Selected extract:

Crypto Taxation in Mexico: Income, Capital Gains, and Compliance Rules
Buying Bitcoin in Mexico doesn't make you immune to the Servicio de Administración Tributaria (SAT), the country's tax authority. In fact, it might just add a layer of complexity to your finances that many investors overlook until they receive a notice. Unlike some countries with specific crypto-friendly laws or clear-cut exemptions, Mexico treats digital assets through the lens of general property and income laws. This means there is no single "crypto tax" rate; instead, your taxes depend on whether you are an individual or a corporation, how much you earn, and when you decide to sell.
If you are holding crypto in Mexico, you need to understand that silence is not a strategy. The regulatory framework, largely shaped by the 2018 Fintech Law, classifies cryptocurrencies as intangible movable assets. This classification has massive implications for how you report gains, calculate VAT, and keep records. Let’s break down exactly what you owe, when you owe it, and how to stay compliant without overpaying.
The Core Rule: Crypto Is Property, Not Currency
To understand Mexican crypto taxation, you first have to accept one fundamental premise: the government does not view Bitcoin or Ethereum as money. Under Articles 758 and 763 of the Federal Civil Code, these assets are classified as intangible movable assets. They are recognized as tradeable property, but they carry no government backing and are not legal tender.
Why does this distinction matter? Because it dictates how your taxes are calculated. If crypto were currency, you might only pay tax on exchange rate fluctuations. Since it is property, every time you dispose of it-whether by selling it for pesos, swapping it for another coin, or using it to buy coffee-you trigger a taxable event. You are essentially selling a piece of property at its fair market value at that exact moment.
This realization-based approach means that simply watching your portfolio grow in value does not create a tax liability. You only owe taxes when you actually transfer ownership or use the asset. However, this also means that active traders who frequently swap tokens can accumulate significant tax liabilities even if they never convert back to fiat currency.

Saved entries
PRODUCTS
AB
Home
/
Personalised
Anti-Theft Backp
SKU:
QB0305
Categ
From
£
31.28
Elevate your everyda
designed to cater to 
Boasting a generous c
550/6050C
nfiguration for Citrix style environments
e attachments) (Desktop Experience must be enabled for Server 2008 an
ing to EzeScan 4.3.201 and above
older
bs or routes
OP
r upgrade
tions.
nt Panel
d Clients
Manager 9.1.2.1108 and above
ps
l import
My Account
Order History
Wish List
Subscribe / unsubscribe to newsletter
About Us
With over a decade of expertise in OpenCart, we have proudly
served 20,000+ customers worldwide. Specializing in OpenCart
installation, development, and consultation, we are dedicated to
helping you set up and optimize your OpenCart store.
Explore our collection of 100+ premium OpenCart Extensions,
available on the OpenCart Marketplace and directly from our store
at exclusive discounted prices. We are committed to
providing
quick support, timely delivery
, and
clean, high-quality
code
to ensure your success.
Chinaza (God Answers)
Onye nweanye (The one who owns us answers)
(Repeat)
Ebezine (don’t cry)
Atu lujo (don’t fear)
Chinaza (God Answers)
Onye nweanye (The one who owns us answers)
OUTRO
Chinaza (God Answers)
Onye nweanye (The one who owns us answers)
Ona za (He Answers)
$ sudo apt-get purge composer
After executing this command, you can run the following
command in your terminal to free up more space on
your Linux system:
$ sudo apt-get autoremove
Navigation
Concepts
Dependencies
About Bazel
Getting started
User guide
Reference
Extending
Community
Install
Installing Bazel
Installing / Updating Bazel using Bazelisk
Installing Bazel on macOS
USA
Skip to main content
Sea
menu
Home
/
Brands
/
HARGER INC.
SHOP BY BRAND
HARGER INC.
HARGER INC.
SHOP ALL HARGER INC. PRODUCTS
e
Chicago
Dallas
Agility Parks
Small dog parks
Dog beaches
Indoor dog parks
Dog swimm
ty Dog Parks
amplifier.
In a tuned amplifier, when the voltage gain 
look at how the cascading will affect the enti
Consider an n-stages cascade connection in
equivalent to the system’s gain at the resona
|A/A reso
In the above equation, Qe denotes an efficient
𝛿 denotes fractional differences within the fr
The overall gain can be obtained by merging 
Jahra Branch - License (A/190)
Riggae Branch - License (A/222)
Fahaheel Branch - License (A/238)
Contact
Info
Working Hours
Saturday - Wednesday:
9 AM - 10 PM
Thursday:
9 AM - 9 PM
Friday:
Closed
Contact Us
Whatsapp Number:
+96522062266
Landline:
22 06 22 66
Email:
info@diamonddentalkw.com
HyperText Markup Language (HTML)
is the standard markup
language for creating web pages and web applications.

Questions to answer:
1. Update the passage of the Mexican crypto tax article starting at "Why does this" and ending at "to fiat currency.", putting "market price" in place of "fair market value".
2. According to the Mexican crypto tax article, which articles of the Federal Civil Code classify cryptocurrencies as intangible movable assets?

Exercise solutions:
1.
Why does this distinction matter? Because it dictates how your taxes are calculated. If crypto were currency, you might only pay tax on exchange rate fluctuations. Since it is property, every time you dispose of it-whether by selling it for pesos, swapping it for another coin, or using it to buy coffee-you trigger a taxable event. You are essentially selling a piece of property at its market price at that exact moment.
This realization-based approach means that simply watching your portfolio grow in value does not create a tax liability. You only owe taxes when you actually transfer ownership or use the asset. However, this also means that active traders who frequently swap tokens can accumulate significant tax liabilities even if they never convert back to fiat currency.

2. Articles 758 and 763.